Truncated Backpropagation Through Time (TBPTT) performs backpropagation every k steps of
a much longer sequence. This is made possible by passing training batches
split along the time-dimensions into splits of size k to the
``training_step``. In order to keep the same forward propagation behavior, all
hidden states should be kept in-between each time-dimension split.


.. code-block:: python

    import torch
    import torch.nn as nn
    import torch.nn.functional as F
    import torch.optim as optim
    from torch.utils.data import Dataset, DataLoader

    import lightning as L


    class AverageDataset(Dataset):
        def __init__(self, dataset_len=300, sequence_len=100):
            self.dataset_len = dataset_len
            self.sequence_len = sequence_len
            self.input_seq = torch.randn(dataset_len, sequence_len, 10)
            top, bottom = self.input_seq.chunk(2, -1)
            self.output_seq = top + bottom.roll(shifts=1, dims=-1)

        def __len__(self):
            return self.dataset_len

        def __getitem__(self, item):
            return self.input_seq[item], self.output_seq[item]

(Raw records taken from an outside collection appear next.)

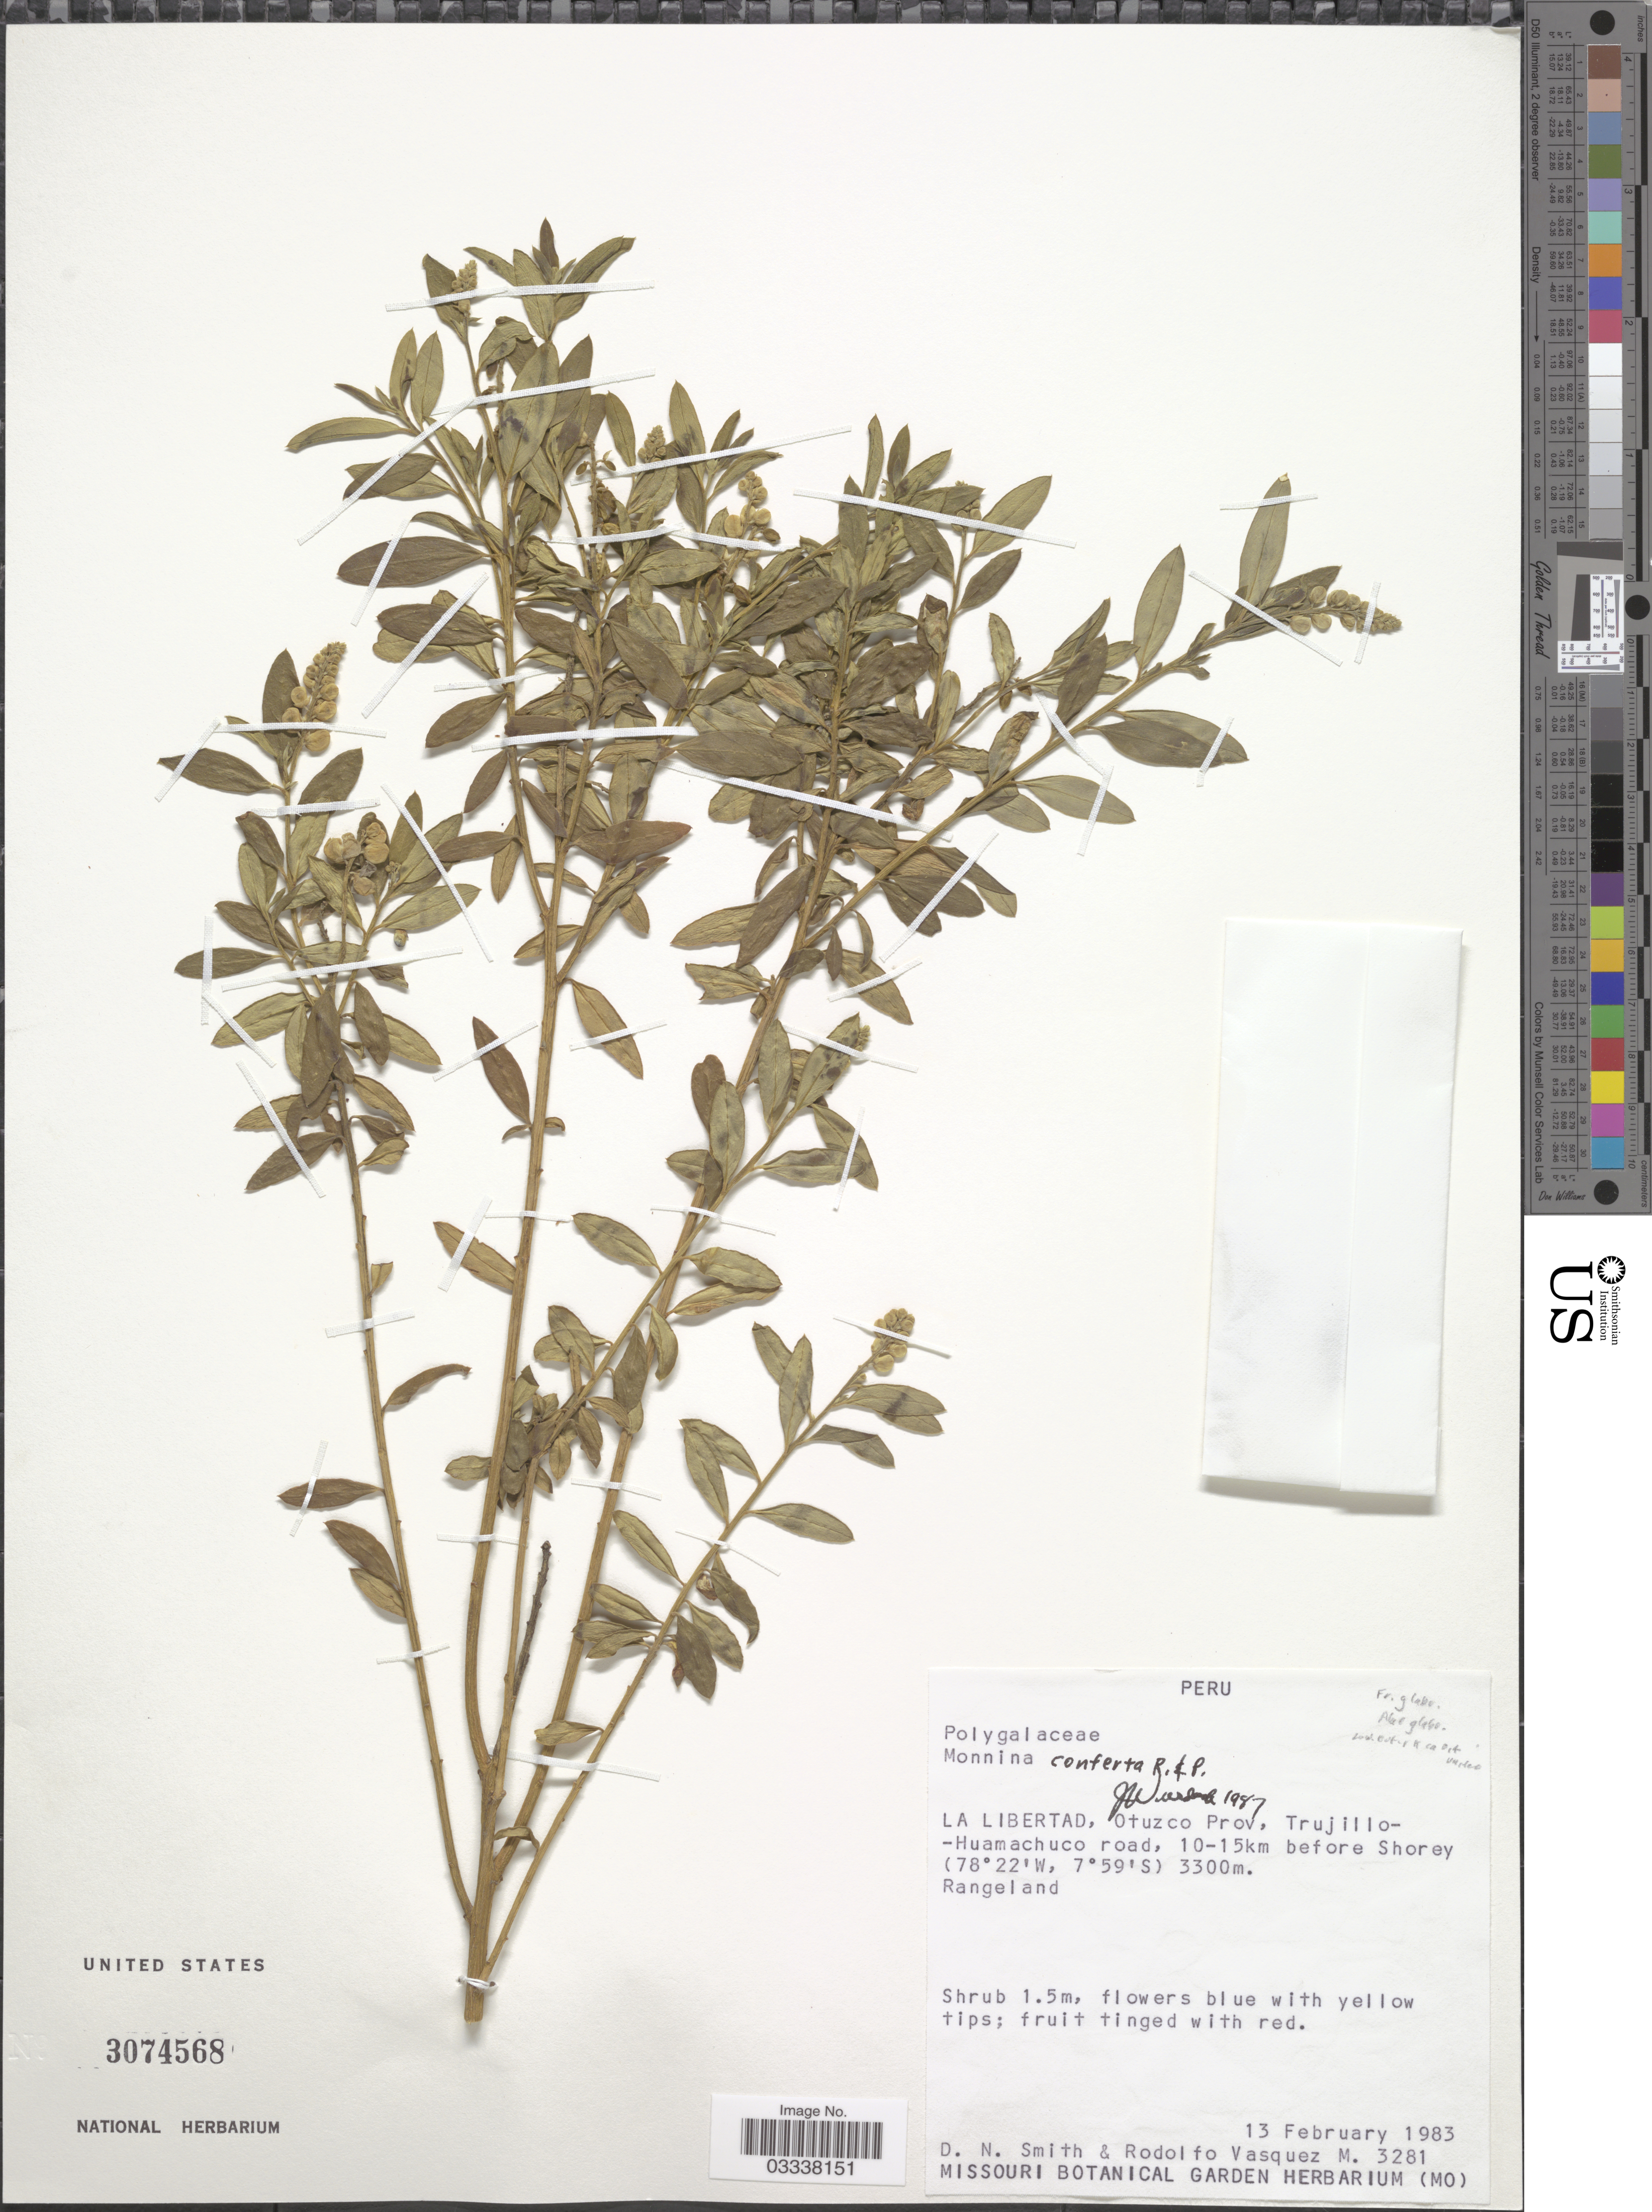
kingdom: Plantae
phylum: Tracheophyta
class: Magnoliopsida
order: Fabales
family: Polygalaceae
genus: Monnina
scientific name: Monnina conferta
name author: Ruiz & Pav.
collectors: D. Smith & R. Vásquez M.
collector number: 3281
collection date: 1983-02-13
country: Peru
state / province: La Libertad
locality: Otuzco Prov, Trujillo-Huamachuco road, 10-15km before Shorey.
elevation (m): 3300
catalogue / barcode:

    class LitModel(L.LightningModule):

        def __init__(self):
            super().__init__()

            self.batch_size = 10
            self.in_features = 10
            self.out_features = 5
            self.hidden_dim = 20

            # 1. Switch to manual optimization
            self.automatic_optimization = False
            self.truncated_bptt_steps = 10

            self.rnn = nn.LSTM(self.in_features, self.hidden_dim, batch_first=True)
            self.linear_out = nn.Linear(in_features=self.hidden_dim, out_features=self.out_features)

        def forward(self, x, hs):
            seq, hs = self.rnn(x, hs)
            return self.linear_out(seq), hs

        # 2. Remove the `hiddens` argument
        def training_step(self, batch, batch_idx):
            # 3. Split the batch in chunks along the time dimension
            x, y = batch
            split_x, split_y = [
                x.tensor_split(self.truncated_bptt_steps, dim=1),
                y.tensor_split(self.truncated_bptt_steps, dim=1)
            ]

            hiddens = None
            optimizer = self.optimizers()
            losses = []

            # 4. Perform the optimization in a loop
            for x, y in zip(split_x, split_y):
                y_pred, hiddens = self(x, hiddens)
                loss = F.mse_loss(y_pred, y)

                optimizer.zero_grad()
                self.manual_backward(loss)
                optimizer.step()

                # 5. "Truncate"
                hiddens = [h.detach() for h in hiddens]
                losses.append(loss.detach())

            avg_loss = sum(losses) / len(losses)
            self.log("train_loss", avg_loss, prog_bar=True)

            # 6. Remove the return of `hiddens`
            # Returning loss in manual optimization is not needed
            return None

        def configure_optimizers(self):
            return optim.Adam(self.parameters(), lr=0.001)

        def train_dataloader(self):
            return DataLoader(AverageDataset(), batch_size=self.batch_size)


    if __name__ == "__main__":
        model = LitModel()
        trainer = L.Trainer(max_epochs=5)
        trainer.fit(model)